Mayor Wayne Brown outside the Auckland Town Hall meets Ports of Auckland workers.
Mayor Wayne Brown outside the Auckland Town Hall meets Ports of Auckland workers.
The chair of Auckland Council’s Planning, Environment & Parks Committee, Richard Hills, says it was only by strong councillor push-back that a community grants programme was saved.
The Ngā Hapori Momoho-Thriving Communities grant scheme, along with a regional arts and culture fund and various transport subsidies were on Mayor WayneBrown’s cull list last year, but it was eventually approved at a lower level of funding.
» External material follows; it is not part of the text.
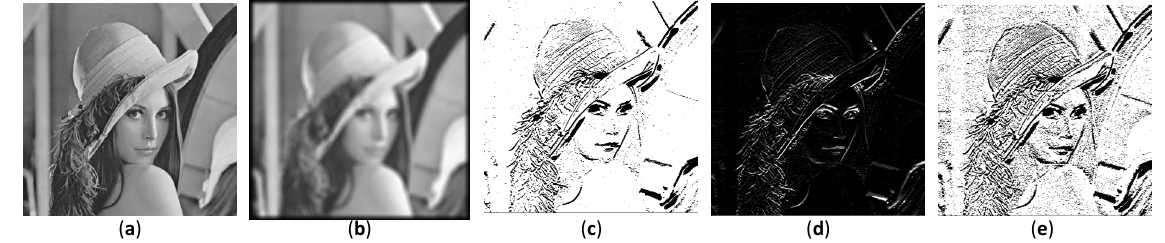
Figure 7. Demonstration using “Lena” to present ( a ) original image, ( b ) blurred image, ( c ) edge pixel image, ( d ) smooth pixel image, and ( e ) texture pixel image.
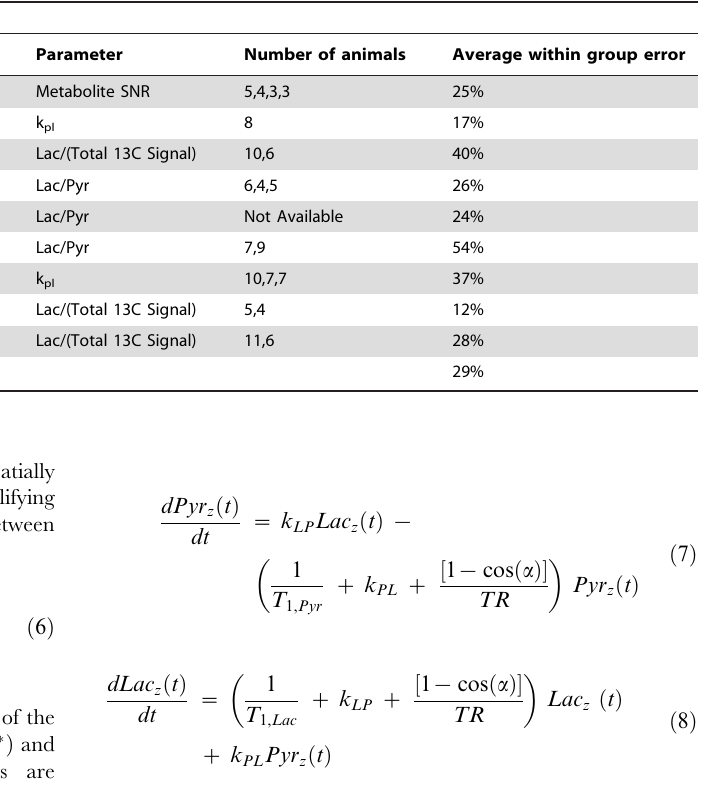
Table 2. Survey of HP parameter variation in recent animal studies.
Hills’ committee has approved grants totalling $318,00 to 13 organisations - with about half the money directly benefiting Maori through activities like a spoken word poetry workshop for Maori, a community connection programme for older Aucklanders and a music wellness programme.
Auckland councillor Richard Hills.
“It’s not funding the whole event or whole programme but it’s us being able to use a little bit of ratepayer money to help get a project off the ground or help it get other funds so it’s a good way to make that dollar go further,” Hills told Waatea.News.Com.
“We know community organisations are the leaders in our communities getting things done so we like to support them rather than lead it ourselves.”
Other groups getting support are a treaty education programme and a community outreach programme working with rangatahi facing exclusion, isolation and adversity.